→ **Texto para leer**
/---
¿Qué puede hacer un Emprendedor para tener más éxito? por @PatricioHunt

    Patricio Hum - Bloger en TodoStartupsSi en un post anterior hablábamos de las probabilidades de que un emprendedor tenga éxito, en esta séptima entrega de la serie de consejos que desde Intelectium damos a los emprendedores queremos detenernos en cómo podemos aumentar esa probabilidad.

    Para resumir: lo más importante que debe hacer un emprendedor para tener más probabilidades de éxito es elegir adecuadamente el tipo de proyecto que quiere poner en marcha y el tipo de innovación que la nueva empresa va a introducir en el mercado.

    Tipo de proyecto: ¿B2B o B2C?

    Un emprendedor que lanza su startup en Europa, y en particular en España, tiene que analizar quiénes van a ser tus clientes; es decir, debe decidir si va a emprender una aventura B2B o B2C.

    En España, la experiencia nos enseña que una aventura B2B en el mercado español presenta desafíos muy importantes en la estrategia de “go-to-market”, ya que se trata de un mercado pequeño, con pocas empresas grandes, escasa cultura de innovación, y ciclos de venta muy largos.
\---
→ **Tarea 1**
Según el texto sobre el éxito de los emprendedores, ¿qué dos cosas debe elegir adecuadamente un emprendedor para tener más probabilidades de éxito?
→ **Tarea 2**
Copia del texto sobre el éxito de los emprendedores el fragmento que va desde "Para resumir: lo" hasta "venta muy largos.".

→ **Datos almacenados**
/---
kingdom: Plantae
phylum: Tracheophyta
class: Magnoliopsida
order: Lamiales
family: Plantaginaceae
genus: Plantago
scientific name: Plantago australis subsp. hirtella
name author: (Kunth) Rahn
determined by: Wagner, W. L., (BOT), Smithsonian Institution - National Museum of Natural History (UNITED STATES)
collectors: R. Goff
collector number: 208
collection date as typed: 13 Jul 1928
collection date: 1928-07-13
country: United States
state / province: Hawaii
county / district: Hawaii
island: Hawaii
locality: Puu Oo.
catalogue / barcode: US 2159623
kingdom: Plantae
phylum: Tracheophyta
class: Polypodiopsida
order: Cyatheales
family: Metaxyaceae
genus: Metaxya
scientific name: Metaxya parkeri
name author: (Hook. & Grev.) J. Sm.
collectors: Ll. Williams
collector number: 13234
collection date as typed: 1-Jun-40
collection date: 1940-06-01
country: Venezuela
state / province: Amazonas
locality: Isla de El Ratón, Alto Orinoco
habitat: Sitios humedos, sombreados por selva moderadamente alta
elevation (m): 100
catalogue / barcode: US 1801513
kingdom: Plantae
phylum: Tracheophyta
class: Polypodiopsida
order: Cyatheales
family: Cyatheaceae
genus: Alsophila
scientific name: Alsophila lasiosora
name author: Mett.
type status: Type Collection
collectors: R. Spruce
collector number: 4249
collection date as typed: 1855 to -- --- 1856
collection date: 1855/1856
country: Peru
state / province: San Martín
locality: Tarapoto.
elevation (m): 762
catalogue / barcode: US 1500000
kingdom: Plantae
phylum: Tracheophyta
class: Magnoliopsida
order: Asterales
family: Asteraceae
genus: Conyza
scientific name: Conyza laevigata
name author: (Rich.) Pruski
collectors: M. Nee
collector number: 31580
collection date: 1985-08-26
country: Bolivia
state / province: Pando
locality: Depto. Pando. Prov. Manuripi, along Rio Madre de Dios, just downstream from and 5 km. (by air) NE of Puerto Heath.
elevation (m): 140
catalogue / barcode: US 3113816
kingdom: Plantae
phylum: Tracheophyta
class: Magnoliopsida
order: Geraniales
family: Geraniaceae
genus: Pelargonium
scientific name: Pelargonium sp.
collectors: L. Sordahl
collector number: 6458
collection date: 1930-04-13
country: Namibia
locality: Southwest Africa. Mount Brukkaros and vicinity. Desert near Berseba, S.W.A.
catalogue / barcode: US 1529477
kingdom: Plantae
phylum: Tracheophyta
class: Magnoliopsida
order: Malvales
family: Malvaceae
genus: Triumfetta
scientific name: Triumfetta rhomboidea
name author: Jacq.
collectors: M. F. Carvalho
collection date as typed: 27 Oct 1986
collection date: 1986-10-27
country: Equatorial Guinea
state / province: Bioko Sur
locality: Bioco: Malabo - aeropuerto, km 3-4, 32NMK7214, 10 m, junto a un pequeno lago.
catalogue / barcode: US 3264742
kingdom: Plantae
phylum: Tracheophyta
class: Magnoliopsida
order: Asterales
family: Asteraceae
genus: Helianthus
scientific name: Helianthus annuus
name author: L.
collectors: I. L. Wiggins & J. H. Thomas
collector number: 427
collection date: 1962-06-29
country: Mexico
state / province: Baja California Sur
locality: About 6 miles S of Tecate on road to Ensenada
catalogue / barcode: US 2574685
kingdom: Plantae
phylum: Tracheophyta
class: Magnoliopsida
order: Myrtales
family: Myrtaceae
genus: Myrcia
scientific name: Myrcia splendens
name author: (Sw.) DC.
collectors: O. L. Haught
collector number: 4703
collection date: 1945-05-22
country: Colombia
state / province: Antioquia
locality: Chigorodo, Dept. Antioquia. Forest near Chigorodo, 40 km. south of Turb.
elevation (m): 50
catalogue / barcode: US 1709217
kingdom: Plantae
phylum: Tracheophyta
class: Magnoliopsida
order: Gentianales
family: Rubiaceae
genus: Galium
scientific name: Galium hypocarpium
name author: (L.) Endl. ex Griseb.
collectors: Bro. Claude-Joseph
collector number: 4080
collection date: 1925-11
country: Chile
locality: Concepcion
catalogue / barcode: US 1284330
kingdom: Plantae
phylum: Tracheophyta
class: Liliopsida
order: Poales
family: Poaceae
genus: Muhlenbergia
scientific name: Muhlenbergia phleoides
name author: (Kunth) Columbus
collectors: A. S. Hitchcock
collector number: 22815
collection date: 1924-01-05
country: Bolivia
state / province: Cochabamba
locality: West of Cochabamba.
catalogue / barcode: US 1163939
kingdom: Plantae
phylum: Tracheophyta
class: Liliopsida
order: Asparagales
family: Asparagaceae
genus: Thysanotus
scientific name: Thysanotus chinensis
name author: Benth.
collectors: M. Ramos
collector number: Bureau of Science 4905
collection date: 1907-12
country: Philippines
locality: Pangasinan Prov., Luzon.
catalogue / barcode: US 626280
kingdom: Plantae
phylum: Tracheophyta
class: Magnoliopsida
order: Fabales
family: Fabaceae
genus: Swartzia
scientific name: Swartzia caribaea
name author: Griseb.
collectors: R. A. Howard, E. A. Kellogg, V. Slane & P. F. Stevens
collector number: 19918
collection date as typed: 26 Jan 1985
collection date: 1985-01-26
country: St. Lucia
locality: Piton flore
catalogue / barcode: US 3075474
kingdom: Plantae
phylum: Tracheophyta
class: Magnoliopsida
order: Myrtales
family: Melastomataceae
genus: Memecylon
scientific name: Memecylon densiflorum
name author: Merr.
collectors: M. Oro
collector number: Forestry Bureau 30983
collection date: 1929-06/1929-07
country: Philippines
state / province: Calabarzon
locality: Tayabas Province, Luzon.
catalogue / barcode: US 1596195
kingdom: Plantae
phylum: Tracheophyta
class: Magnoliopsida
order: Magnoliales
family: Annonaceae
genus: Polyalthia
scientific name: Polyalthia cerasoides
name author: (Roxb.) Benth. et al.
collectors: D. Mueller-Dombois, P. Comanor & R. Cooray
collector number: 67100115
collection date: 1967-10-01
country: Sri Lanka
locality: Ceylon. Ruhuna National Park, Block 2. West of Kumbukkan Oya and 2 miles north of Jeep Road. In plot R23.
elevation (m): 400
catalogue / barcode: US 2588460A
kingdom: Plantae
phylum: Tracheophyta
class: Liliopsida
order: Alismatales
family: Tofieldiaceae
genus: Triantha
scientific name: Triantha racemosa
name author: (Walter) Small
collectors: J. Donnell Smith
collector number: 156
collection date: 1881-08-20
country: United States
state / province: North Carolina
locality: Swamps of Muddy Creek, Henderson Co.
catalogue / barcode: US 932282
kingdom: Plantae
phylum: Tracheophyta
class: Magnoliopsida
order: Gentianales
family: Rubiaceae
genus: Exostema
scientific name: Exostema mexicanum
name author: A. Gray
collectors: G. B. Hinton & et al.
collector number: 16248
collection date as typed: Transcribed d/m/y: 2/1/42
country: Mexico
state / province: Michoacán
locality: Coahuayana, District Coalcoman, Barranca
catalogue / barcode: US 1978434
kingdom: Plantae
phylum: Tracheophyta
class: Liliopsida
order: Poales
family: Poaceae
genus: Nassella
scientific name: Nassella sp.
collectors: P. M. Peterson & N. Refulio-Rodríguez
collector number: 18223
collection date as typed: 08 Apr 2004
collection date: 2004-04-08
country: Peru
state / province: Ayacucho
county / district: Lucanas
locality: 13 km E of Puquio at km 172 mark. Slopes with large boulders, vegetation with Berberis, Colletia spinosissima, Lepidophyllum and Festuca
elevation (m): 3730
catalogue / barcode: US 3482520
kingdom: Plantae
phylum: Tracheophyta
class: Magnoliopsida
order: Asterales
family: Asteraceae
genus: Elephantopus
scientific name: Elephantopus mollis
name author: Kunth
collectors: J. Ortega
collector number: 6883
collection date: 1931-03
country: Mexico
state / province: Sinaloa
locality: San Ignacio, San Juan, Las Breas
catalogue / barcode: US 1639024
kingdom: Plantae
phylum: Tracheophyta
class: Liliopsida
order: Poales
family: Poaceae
\---
→ **Respuesta final 1**
El tipo de proyecto que quiere poner en marcha y el tipo de innovación que la nueva empresa va a introducir en el mercado.

→ **Respuesta final 2**
Para resumir: lo más importante que debe hacer un emprendedor para tener más probabilidades de éxito es elegir adecuadamente el tipo de proyecto que quiere poner en marcha y el tipo de innovación que la nueva empresa va a introducir en el mercado.

    Tipo de proyecto: ¿B2B o B2C?

    Un emprendedor que lanza su startup en Europa, y en particular en España, tiene que analizar quiénes van a ser tus clientes; es decir, debe decidir si va a emprender una aventura B2B o B2C.

    En España, la experiencia nos enseña que una aventura B2B en el mercado español presenta desafíos muy importantes en la estrategia de “go-to-market”, ya que se trata de un mercado pequeño, con pocas empresas grandes, escasa cultura de innovación, y ciclos de venta muy largos.